▸ **Work instruction**: Where an entry contains a picture, skip the picture and write out everything else exactly.

· · · · ·

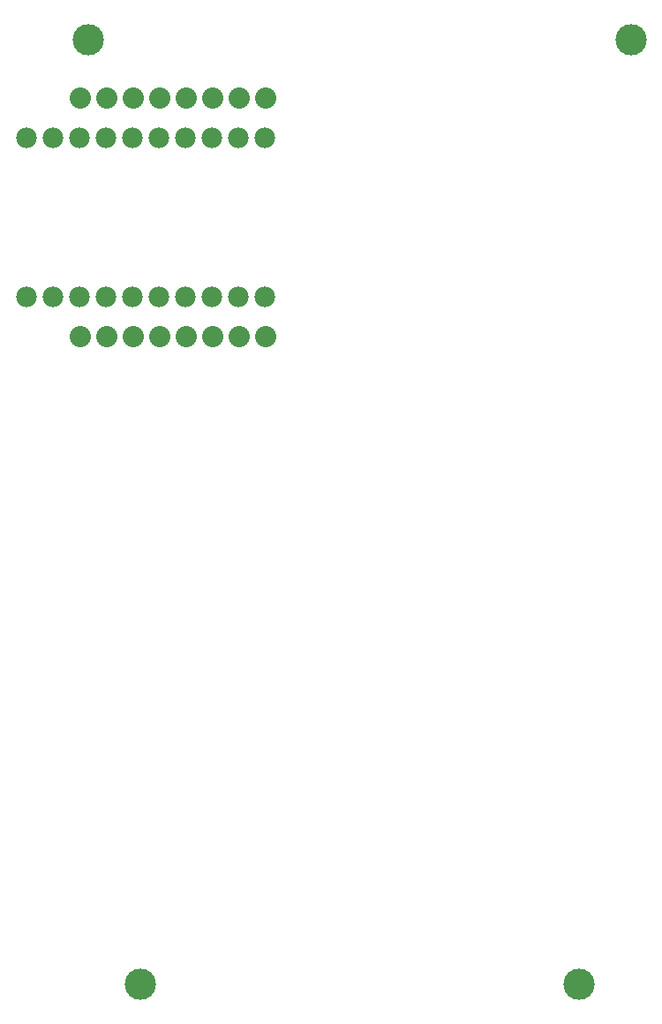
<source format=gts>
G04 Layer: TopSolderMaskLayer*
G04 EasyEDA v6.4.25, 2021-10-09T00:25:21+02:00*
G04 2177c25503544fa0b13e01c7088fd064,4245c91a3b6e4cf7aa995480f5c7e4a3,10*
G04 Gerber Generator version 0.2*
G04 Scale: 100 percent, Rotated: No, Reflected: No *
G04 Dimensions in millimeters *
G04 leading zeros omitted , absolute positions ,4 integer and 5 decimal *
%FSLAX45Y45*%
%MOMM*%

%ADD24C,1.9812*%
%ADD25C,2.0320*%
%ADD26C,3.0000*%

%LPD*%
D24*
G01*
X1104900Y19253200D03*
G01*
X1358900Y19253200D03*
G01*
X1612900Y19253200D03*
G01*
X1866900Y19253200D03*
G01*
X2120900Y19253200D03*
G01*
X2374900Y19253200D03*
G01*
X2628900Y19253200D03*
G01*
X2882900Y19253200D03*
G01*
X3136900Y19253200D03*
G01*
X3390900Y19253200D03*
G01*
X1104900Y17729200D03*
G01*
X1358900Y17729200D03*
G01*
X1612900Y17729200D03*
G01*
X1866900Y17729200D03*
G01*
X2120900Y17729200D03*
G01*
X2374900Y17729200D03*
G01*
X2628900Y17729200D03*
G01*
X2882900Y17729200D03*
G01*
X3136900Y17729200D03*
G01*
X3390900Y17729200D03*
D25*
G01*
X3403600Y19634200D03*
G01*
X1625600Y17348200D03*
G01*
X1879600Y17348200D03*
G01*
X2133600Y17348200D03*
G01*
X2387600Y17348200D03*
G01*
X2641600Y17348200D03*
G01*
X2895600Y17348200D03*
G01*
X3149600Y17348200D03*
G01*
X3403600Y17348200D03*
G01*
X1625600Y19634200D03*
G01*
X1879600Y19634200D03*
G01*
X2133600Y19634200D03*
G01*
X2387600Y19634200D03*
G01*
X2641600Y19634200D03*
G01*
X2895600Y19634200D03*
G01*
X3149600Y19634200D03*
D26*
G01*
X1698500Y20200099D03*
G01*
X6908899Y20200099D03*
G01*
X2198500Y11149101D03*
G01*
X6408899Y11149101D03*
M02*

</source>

· · · · ·

▸ **Answer box**:
<source format=gts>
G04 Layer: TopSolderMaskLayer*
G04 EasyEDA v6.4.25, 2021-10-09T00:25:21+02:00*
G04 2177c25503544fa0b13e01c7088fd064,4245c91a3b6e4cf7aa995480f5c7e4a3,10*
G04 Gerber Generator version 0.2*
G04 Scale: 100 percent, Rotated: No, Reflected: No *
G04 Dimensions in millimeters *
G04 leading zeros omitted , absolute positions ,4 integer and 5 decimal *
%FSLAX45Y45*%
%MOMM*%

%ADD24C,1.9812*%
%ADD25C,2.0320*%
%ADD26C,3.0000*%

%LPD*%
D24*
G01*
X1104900Y19253200D03*
G01*
X1358900Y19253200D03*
G01*
X1612900Y19253200D03*
G01*
X1866900Y19253200D03*
G01*
X2120900Y19253200D03*
G01*
X2374900Y19253200D03*
G01*
X2628900Y19253200D03*
G01*
X2882900Y19253200D03*
G01*
X3136900Y19253200D03*
G01*
X3390900Y19253200D03*
G01*
X1104900Y17729200D03*
G01*
X1358900Y17729200D03*
G01*
X1612900Y17729200D03*
G01*
X1866900Y17729200D03*
G01*
X2120900Y17729200D03*
G01*
X2374900Y17729200D03*
G01*
X2628900Y17729200D03*
G01*
X2882900Y17729200D03*
G01*
X3136900Y17729200D03*
G01*
X3390900Y17729200D03*
D25*
G01*
X3403600Y19634200D03*
G01*
X1625600Y17348200D03*
G01*
X1879600Y17348200D03*
G01*
X2133600Y17348200D03*
G01*
X2387600Y17348200D03*
G01*
X2641600Y17348200D03*
G01*
X2895600Y17348200D03*
G01*
X3149600Y17348200D03*
G01*
X3403600Y17348200D03*
G01*
X1625600Y19634200D03*
G01*
X1879600Y19634200D03*
G01*
X2133600Y19634200D03*
G01*
X2387600Y19634200D03*
G01*
X2641600Y19634200D03*
G01*
X2895600Y19634200D03*
G01*
X3149600Y19634200D03*
D26*
G01*
X1698500Y20200099D03*
G01*
X6908899Y20200099D03*
G01*
X2198500Y11149101D03*
G01*
X6408899Y11149101D03*
M02*

</source>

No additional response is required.